Parliamo, cioè, della concorrenza parassitaria sincronica (sentenza n. 5852 del 1984). Anche in questo caso, si è arrivati a individuare questa tipologia di concorrenza sleale grazie all’intervento della Cassazione.
La corte suprema stabilì infatti che lo sfruttamento di idee e iniziative altrui non deve necessariamente essere reiterato. I comportamenti, anche se non protratti nel tempo e pur nel caso in cui si manifestino simultaneamente in un unico episodio, rappresentano comunque una forma di concorrenza scorretta.
Nella concorrenza parassitaria sincronica si supera dunque il concetto di ripetitività nel tempo, che non è necessario perché si possa parlare di questo illecito.

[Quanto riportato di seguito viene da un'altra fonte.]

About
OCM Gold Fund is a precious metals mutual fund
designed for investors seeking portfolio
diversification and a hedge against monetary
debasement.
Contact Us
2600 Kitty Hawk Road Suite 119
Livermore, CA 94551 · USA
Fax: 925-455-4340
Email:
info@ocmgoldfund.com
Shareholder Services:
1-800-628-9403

Come tutelarsi da chi cerca trarre vantaggio dalle iniziative e dalle idee degli altri operatori economici
Sulla base di quanto detto fino ad ora, viene spontaneo domandarsi come ci si può tutelare da chi prova a trarre vantaggio dalle iniziative e dalle idee degli altri operatori economici.
Ricordiamo che l’Art. 41 della Costituzione parla di libera concorrenza, ma questo non deve indurre in inganno. Esistono infatti dei limiti che tutelano le parti lese.
In caso di concorrenza parassitaria, quindi, esistono degli strumenti che permettono alle aziende di proteggere iniziative o idee.
Dopo aver raccolto le prove dell’illecito, è possibile inviare una diffida stragiudiziale tramite avvocato. In questo caso, si intima al concorrente di interrompere le attività di concorrenza illecita: di solito, basta questo per proteggersi.
In alternativa, è possibile rivolgersi al Tribunale per un procedimento d’urgenza o coinvolgere il competitor in una causa di merito.